▸ QUOTED PASSAGE
========

The European Roma Institute for Arts and Culture (ERIAC), is pleased to announce the online training Roma(ni) Past – Europe’s Future: Why Embracing the EU’s Largest Ethnic Minority Matters, dedicated to strengthening understanding of Roma identity, history, culture, and the realities of antigypsyism, organized within the framework of the ERIACNET4EU initiative.

 

This training aims to equip public officials, educators, cultural workers, and other professionals with the knowledge and sensitivity needed to better understand Roma experiences, recognize and challenge Antigypsyism, and support more inclusive and respectful practices. Participants will explore the evolution of Roma identity, the cultural contributions of Roma communities across Europe, and the structural forces that continue to shape inequalities today.

 

Agenda

 

November 14, 2025

9:30 – 17:40 CET

Online (with registration)

 

Register here: https://form.eriac.org/events/online-training-on-romani-identity-history-and-culture?source=direct_link&

 

9:30 – 9:45 CET Welcome address and opening remarks

           

Anna Mirga-Kruszelnicka – Deputy Director, ERIAC

Presenting the agenda and speakers

 

9:45 – 11:00 CET “Roma Identity Through the Ages”

 

Trainer: Raul Cârstocea

 

This session will focus on Roma identity and its evolution through the ages. To do so, it will begin with a discussion of the ways in which ‘identity’ in general is understood in the social sciences and humanities, considering both self-identification and external ascription. We will then proceed to look at the history of Roma in Europe and how our present identity was historically constituted, at the interplay of factors operating both within and from outside the community. We will conclude with a reflection on where we are now in terms of self-representations of Roma identity, initiating a dialogue on how a Roma politics of the future could look like.

========

▸ ENTRIES SHOWN

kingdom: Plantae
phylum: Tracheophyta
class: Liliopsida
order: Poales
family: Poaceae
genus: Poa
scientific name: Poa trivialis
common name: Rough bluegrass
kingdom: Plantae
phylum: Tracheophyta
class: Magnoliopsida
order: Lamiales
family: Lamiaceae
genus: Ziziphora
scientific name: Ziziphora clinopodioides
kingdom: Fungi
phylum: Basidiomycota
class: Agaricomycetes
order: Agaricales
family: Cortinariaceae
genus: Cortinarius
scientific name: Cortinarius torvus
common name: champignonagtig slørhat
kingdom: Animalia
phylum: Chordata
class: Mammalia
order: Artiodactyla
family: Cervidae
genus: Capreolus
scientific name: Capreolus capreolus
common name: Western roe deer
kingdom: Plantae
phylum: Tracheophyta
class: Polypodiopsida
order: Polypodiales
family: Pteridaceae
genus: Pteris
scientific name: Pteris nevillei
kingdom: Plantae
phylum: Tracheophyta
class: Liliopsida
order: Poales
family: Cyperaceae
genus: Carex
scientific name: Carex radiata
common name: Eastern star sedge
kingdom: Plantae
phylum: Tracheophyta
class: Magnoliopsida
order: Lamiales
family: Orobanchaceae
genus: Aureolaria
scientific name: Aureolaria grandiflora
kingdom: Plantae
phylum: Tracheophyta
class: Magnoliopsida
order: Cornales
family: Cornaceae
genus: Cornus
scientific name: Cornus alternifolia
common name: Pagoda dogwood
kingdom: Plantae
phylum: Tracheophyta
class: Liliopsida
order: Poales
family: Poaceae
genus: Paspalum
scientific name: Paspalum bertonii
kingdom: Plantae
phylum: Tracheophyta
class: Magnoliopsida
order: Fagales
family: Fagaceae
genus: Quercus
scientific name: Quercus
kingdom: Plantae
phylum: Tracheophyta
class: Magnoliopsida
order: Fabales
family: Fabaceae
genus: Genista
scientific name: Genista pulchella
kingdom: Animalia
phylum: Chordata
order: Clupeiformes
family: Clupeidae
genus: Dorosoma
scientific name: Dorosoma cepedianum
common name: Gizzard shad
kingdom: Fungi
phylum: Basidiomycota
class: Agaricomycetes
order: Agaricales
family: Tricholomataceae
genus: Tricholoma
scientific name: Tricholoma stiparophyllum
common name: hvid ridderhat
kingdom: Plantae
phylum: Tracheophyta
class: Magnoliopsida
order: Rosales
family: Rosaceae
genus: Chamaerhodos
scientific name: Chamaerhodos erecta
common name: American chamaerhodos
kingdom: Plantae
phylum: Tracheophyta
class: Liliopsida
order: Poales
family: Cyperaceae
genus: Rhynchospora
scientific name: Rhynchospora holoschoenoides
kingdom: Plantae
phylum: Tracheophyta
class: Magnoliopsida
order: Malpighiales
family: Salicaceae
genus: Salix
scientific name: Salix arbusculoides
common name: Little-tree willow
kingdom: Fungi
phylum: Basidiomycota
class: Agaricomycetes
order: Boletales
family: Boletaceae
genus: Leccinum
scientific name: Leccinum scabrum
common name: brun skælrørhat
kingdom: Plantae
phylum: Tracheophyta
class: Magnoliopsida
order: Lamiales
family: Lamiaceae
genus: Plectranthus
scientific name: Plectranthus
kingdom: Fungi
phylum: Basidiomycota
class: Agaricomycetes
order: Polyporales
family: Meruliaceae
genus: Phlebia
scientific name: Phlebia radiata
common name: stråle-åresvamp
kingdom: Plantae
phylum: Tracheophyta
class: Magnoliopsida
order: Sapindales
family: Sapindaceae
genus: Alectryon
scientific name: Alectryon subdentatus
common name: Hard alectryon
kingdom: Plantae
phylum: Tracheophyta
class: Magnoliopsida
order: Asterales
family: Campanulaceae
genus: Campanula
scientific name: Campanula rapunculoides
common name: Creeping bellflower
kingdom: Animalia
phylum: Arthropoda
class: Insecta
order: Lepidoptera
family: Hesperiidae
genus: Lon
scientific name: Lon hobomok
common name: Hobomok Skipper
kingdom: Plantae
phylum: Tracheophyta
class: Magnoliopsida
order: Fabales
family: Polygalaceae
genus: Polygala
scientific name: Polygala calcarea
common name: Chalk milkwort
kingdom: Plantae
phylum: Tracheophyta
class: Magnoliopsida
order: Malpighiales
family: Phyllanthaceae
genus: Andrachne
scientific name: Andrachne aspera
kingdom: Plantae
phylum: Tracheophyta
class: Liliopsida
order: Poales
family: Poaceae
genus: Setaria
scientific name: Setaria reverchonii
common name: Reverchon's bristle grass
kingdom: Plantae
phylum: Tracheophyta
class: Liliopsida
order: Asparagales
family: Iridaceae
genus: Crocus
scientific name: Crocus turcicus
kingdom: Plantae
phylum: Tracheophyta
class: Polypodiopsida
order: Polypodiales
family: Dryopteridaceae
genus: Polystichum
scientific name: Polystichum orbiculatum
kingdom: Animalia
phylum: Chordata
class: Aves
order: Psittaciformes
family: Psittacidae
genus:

========

▸ AIM OF THE TASK
Reproduce the training announcement starting at "This training aims" and ending at "Online (with registration)", switching "public officials" to "civil servants".

▸ RESULT
This training aims to equip civil servants, educators, cultural workers, and other professionals with the knowledge and sensitivity needed to better understand Roma experiences, recognize and challenge Antigypsyism, and support more inclusive and respectful practices. Participants will explore the evolution of Roma identity, the cultural contributions of Roma communities across Europe, and the structural forces that continue to shape inequalities today.

 

Agenda

 

November 14, 2025

9:30 – 17:40 CET

Online (with registration)